In 2005, a pilot study initiated and conducted by Community Research Initiative investigators suggested a novel short-cycle intermittent treatment approach for HIV might be an effective way to sharply cut the cost of treating the disease and enhance the quality of life of patients facing decades of powerful and sometimes toxic drug exposure periodically accompanied by devastating side effects.
CRI researchers theorized that medication levels might not be significantly affected by a two-day break from select antivirals that have a prolonged half-life in the body, assuring that the virus would remain in check. Tests showed after 48 weeks on the FOTO (Five Days On, Two Days Off) study, patients on efavirenz-based antiretroviral therapy maintained a high rate of virus suppression.

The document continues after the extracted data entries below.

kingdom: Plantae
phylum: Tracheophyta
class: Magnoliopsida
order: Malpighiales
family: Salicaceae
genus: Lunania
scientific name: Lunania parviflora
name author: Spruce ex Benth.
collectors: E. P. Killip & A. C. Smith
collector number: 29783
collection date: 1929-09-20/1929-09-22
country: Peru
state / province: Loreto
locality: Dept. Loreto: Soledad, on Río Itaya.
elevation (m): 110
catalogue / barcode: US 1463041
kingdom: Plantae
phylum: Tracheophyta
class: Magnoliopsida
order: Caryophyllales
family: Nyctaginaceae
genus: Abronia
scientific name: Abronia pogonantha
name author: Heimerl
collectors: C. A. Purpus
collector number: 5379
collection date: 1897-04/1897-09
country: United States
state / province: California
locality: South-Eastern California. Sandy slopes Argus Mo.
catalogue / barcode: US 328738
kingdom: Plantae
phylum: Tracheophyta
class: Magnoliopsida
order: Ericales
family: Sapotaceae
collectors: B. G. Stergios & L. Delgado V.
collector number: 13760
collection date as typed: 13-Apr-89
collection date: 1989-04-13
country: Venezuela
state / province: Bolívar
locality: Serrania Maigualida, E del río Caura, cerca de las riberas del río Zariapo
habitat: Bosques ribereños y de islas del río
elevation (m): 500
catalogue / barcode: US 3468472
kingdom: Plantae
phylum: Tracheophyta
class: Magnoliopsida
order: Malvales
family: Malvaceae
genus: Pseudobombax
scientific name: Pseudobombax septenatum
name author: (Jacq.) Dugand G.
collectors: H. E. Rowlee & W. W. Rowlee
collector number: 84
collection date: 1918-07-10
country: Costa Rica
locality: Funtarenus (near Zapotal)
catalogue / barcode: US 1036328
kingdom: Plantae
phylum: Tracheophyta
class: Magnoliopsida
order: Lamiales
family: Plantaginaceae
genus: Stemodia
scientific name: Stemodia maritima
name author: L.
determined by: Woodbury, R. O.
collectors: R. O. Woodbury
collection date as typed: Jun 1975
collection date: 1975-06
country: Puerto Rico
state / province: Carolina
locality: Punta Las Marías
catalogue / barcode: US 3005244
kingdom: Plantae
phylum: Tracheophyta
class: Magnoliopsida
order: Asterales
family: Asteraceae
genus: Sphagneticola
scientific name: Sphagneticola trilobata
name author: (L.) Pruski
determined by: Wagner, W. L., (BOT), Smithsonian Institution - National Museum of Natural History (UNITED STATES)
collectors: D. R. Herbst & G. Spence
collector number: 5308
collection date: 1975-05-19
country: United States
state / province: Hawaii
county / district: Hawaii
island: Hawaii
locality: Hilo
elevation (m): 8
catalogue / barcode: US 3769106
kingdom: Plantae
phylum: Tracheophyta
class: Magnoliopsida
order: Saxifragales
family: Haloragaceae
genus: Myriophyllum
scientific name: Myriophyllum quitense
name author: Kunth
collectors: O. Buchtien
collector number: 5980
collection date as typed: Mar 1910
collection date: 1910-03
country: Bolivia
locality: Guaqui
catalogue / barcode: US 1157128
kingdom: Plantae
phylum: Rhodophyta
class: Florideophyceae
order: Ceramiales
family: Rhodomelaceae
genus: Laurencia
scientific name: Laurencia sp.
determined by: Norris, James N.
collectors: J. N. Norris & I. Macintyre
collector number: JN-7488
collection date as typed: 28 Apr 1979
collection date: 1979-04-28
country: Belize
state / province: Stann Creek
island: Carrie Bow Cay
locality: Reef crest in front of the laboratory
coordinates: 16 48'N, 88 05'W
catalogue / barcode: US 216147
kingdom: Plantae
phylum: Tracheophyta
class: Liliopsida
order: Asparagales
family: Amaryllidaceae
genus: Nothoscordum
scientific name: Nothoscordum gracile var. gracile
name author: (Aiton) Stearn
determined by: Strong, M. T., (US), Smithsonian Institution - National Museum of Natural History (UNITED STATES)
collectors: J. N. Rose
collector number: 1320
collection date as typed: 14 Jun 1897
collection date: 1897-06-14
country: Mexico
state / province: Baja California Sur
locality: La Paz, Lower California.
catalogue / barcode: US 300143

To follow up on the positive results of this proof of concept study, a multi-site pilot study was conducted. Sixty subjects, all on daily efavirenz/tenofovir/emtricitabine (EFV/TDF/FTC) with CD4 count>200 and durable viral suppression, were randomized to continue daily therapy or change their weekly schedule to five consecutive days on treatment (typically Monday–Friday) followed by two days off treatment (five on, two off, or “FOTO” schedule). The larger pilot study confirmed the smaller study’s original results and showed that all participants on the FOTO regimen maintained virologic suppression through 48 weeks of treatment and expressed a strong preference for the FOTO schedule.
Researchers and patients around the world continue to express interest in short cycle therapy with antivirals. A similar study conducted in Europe, Africa and Asia (BREATHER study) replicated the FOTO study findings in an adolescent population, where virologic suppression rates and patient satisfaction were high in the short cycle therapy cohort.